During the first visit at our department, the patient complained of visual loss, tinnitus and dizziness. Findings on physical examination were decreased visual acuity, hearing loss, mild troncular ataxia and exaggerated deep tendon reflexes. A new cerebral MRI showed multiple small T2-weighted lesions involving corpus callosum and periventricular white matter lesions, with enhancement after gadolinium injection in some of them. Retinal fluorescein angiography showed multiple retinal arteriolar branch occlusions (BRAO) and an audiometric evaluation revealed bilateral low-frequency sensorineural hearing loss.
She was diagnosed of Susac Syndrome (ScS) and Mycophenolate Mofetil (MM) was started. On the follow up, the patient condition remained stable, but three months after the initiation of MM, the cerebral lesions improved (Figure 3).
Figure 3: Axial T2-weighted images showing improvement of the cerebral MRI features compared to the previous cerebral MRI. View Figure 3
Susac Syndrome is a rare disease that affects predominantly young woman aged between 20-40 years [2,6]. The diagnosis is based on clinical and paraclinical findings in the brain, inner ear and retina.

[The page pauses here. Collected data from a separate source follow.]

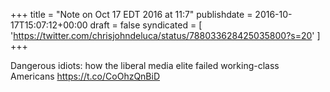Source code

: +++
title = "Note on Oct 17 EDT 2016 at 11:7"
publishdate = 2016-10-17T15:07:12+00:00
draft = false
syndicated = [ 'https://twitter.com/chrisjohndeluca/status/788033628425035800?s=20' ]
+++

Dangerous idiots: how the liberal media elite failed working-class Americans https://t.co/CoOhzQnBiD
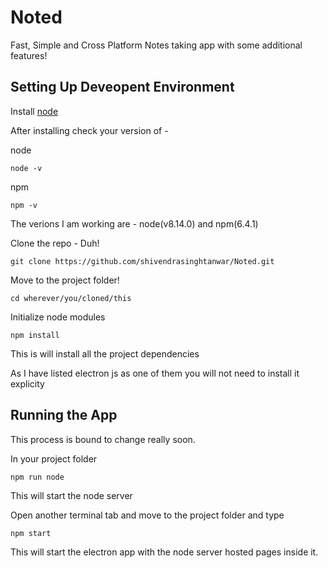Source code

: # Noted
Fast, Simple and Cross Platform Notes taking app with some additional features!

## Setting Up Deveopent Environment

Install [node](https://nodejs.org/en/)

After installing check your version of -

node 

    node -v
    
npm

    npm -v
    
The verions I am working are - node(v8.14.0) and npm(6.4.1)

Clone the repo - Duh!

    git clone https://github.com/shivendrasinghtanwar/Noted.git

Move to the project folder!

    cd wherever/you/cloned/this

Initialize node modules
    
    npm install
    
This is will install all the project dependencies 

As I have listed electron js as one of them you will not need to install it explicity

## Running the App

This process is bound to change really soon.

In your project folder

    npm run node
    
This will start the node server

Open another terminal tab and move to the project folder and type

    npm start
    
This will start the electron app with the node server hosted pages inside it.
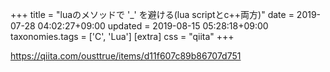 +++
title = "luaのメソッドで '_' を避ける(lua scriptとc++両方)"
date = 2019-07-28 04:02:27+09:00
updated = 2019-08-15 05:28:18+09:00
taxonomies.tags = ['C', 'Lua']
[extra]
css = "qiita"
+++

<https://qiita.com/ousttrue/items/d11f607c89b86707d751>


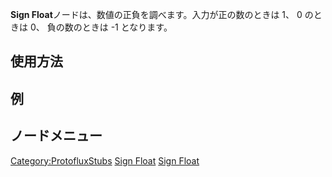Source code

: <languages></languages>

**Sign Float**ノードは、数値の正負を調べます。入力が正の数のときは 1、 0
のときは 0、 負の数のときは -1 となります。

## 使用方法

## 例

## ノードメニュー

[Category:ProtofluxStubs](Category:ProtofluxStubs "wikilink") [Sign
Float](Category:Protoflux{{#translation:}} "wikilink") [Sign
Float](Category:Protoflux:Math{{#translation:}} "wikilink")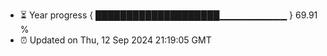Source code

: - ⏳ Year progress { ████████████████████▁▁▁▁▁▁▁▁▁▁ } 69.91 %
- ⏰ Updated on Thu, 12 Sep 2024 21:19:05 GMT

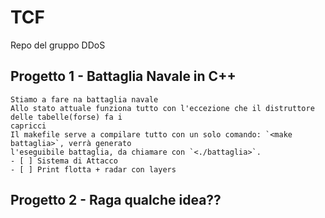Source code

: # TCF
Repo del gruppo DDoS 
## Progetto 1 - Battaglia Navale in C++
    Stiamo a fare na battaglia navale
    Allo stato attuale funziona tutto con l'eccezione che il distruttore delle tabelle(forse) fa i
    capricci
    Il makefile serve a compilare tutto con un solo comando: `<make battaglia>`, verrà generato
    l'eseguibile battaglia, da chiamare con `<./battaglia>`.
    - [ ] Sistema di Attacco
    - [ ] Print flotta + radar con layers
## Progetto 2 - Raga qualche idea??


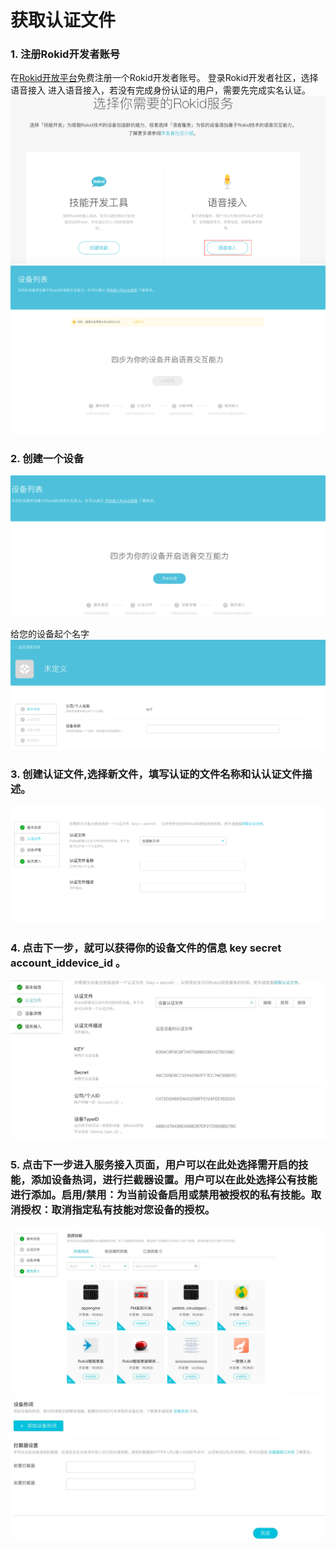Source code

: # 获取认证文件

### 1. 注册Rokid开发者账号
在[Rokid开放平台](https://developer.rokid.com/)免费注册一个Rokid开发者账号。
登录Rokid开发者社区，选择语音接入 进入语音接入，若没有完成身份认证的用户，需要先完成实名认证。
![](images/语音接入00.png)
![](images/语音接入01.png)

### 2. 创建一个设备
![](images/语音接入02.png)

给您的设备起个名字
![](images/语音接入03.png)

### 3. 创建认证文件,选择新文件，填写认证的文件名称和认认证文件描述。
![](images/语音接入04.png)

### 4. 点击下一步，就可以获得你的设备文件的信息 key secret account_iddevice_id 。 
![](images/语音接入06.jpg)

### 5. 点击下一步进入服务接入页面，用户可以在此处选择需开启的技能，添加设备热词，进行拦截器设置。用户可以在此处选择公有技能进行添加。启用/禁用：为当前设备启用或禁用被授权的私有技能。取消授权：取消指定私有技能对您设备的授权。
![](images/语言接入07.jpg)
![](images/语音接入08.jpg)





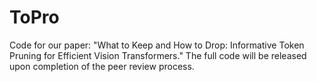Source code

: # ToPro
Code for our paper: "What to Keep and How to Drop: Informative Token Pruning for Efficient Vision Transformers."
The full code will be released upon completion of the peer review process.
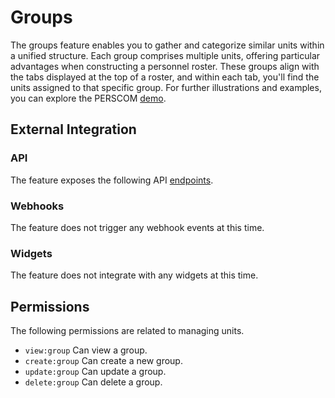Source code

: # Groups

The groups feature enables you to gather and categorize similar units within a unified structure. Each group comprises multiple units,
offering particular advantages when constructing a personnel roster. These groups align with the tabs displayed at the top of a roster, and
within each tab, you'll find the units assigned to that specific group. For further illustrations and examples, you can explore the PERSCOM
[demo](https://demo.perscom.io).

## External Integration

### API

The feature exposes the following API [endpoints](https://perscom.io/documentation/api/#/Groups).

### Webhooks

The feature does not trigger any webhook events at this time.

### Widgets

The feature does not integrate with any widgets at this time.

## Permissions

The following permissions are related to managing units.

- `view:group` Can view a group.
- `create:group` Can create a new group.
- `update:group` Can update a group.
- `delete:group` Can delete a group.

The pathogenesis of ScS remains unclear, but it is considered due to an autoimmune microangiopathy with an inflammation-related occlusion of the microvessels in the brain, retina and inner ear. Other entities such viral infections, idiopathic vasospasm or hypercoagulable phenomena have been suggested as causes of ScS, but evidence is scant [6]. The findings of endothelial C4d deposition, lymphocytic perivascular infiltrates and circulating anti-endothelial cell antibodies in patients affected by this disease supports an autoimmune origin [2].
The MRI studies in patients affected by ScS revealed characteristics findings within the corpus callosum, with T2 weighted lesions that used to be well-demarcated, spherical and located preferentially in the central of the corpus callosum, with a "snowball" appearance [2]. The white matter is also frequently involved. These lesions are commonly mistaken with other demyelinating processes, typically MS.
CSF examination may show a mild elevation of total proteins and mild pleocytosis (usually less than 12 lymphocytes/mL) Oligoclonal bands or intrathecal IgG synthesis are rarely found [2,3].
The first choice treatment is currently unknown. Empiric treatment is based on the hypothesis of an autoimmune origin [3]. In the acute episode, treatment includes high-dose corticosteroids, followed by a continuous immunosuppressive therapy [3,7]. The most commonly used immunosuppressants are azathioprine, cyclophosphamide, mycophenolate mofetil, plasma exchange or intravenous immunoglobulins [7,8]. The clinical course is usually self-limited, lasting from months to years, and with varying residual disabilities. It remains unclear as to how much immunosuppressive treatment is required and for how long [7], however, in patients in whom treatment is delayed, permanent sequelae is higher [8,9]. Some authors also support the potential benefits of antithrombotic or anticoagulant therapy [2].
Regarding our patient, a relationship between the treatment with MM, the improvement on neuroimaging and the clinical stabilization was observed. Despite an initial unfavorable course, a clinical improvement was reported a few weeks after treatment started, and still remain. The effectiveness of treatment with MM supports an autoimmune origin of the disease.
ScS is a rare disease that must be considered in the differential diagnosis of MS, especially in cases with suggestive symptoms, lesions involving corpus callosum, no oligoclonal bands in LCR and in those patients with progressive worsening despite a correct DMT. Considering ScS is important from both a diagnostic and timely therapeutic standpoint. A prompt diagnosis is essential in order to prevent disability or irreversible sequelae related to the disease.